Regulated market: New product launches/expansion into new geographies

* Expansion into newer geographies should structurally improve the sustainability of margins by diversifying the revenue base.

* Deeper penetration into existing therapies through new product launches should continue to drive incremental growth.

Valuation and view

* After posting a strong 23% earnings CAGR over FY23-25, AJP has entered a consolidation phase in FY26 due to incremental investments in MRs for both base and newer therapies. We, thus, expect earnings growth to moderate to 11% YoY in FY26.

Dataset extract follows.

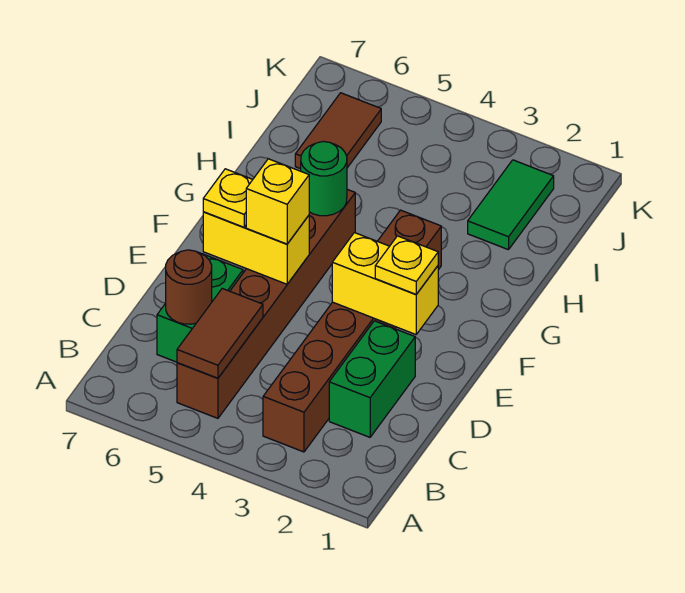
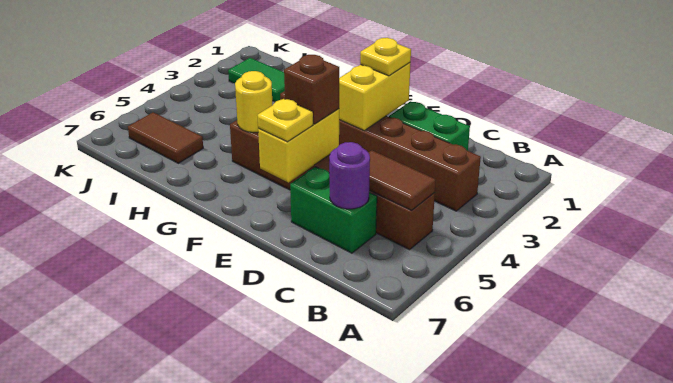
brown 1x1 round brick [166,250,212,324] -> purple 1x1 round brick [329,142,370,209]
yellow 1x1 brick [246,159,309,244] -> brown 1x1 brick [284,55,339,124]
green 1x1 round brick [301,141,347,216] -> yellow 1x1 round brick [235,71,272,132]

* That said, the benefits of initiatives undertaken in FY26 should begin to accrue meaningfully in FY27, driving 20% YoY earnings growth. We have not yet factored in any semaglutide-related upside in FY28 earnings. Given the considerable scope of demand expansion and AJP’s robust franchise, the sales traction can be decent despite generics-led price erosion in Semaglutide across markets post-patent expiry.

* We estimate AJP’s potential sales from this opportunity in Asia and Africa at USD25-30m on an annualized basis in 2HFY28. Assuming a gross margin of 70% and limited additional operating costs, the EBITDA margin of this product should be healthy at 50-55%, driving additional EBITDA for AJP.

* We value AJP at 30x 12M forward earnings to arrive at our TP of INR3,145. Reiterate BUY.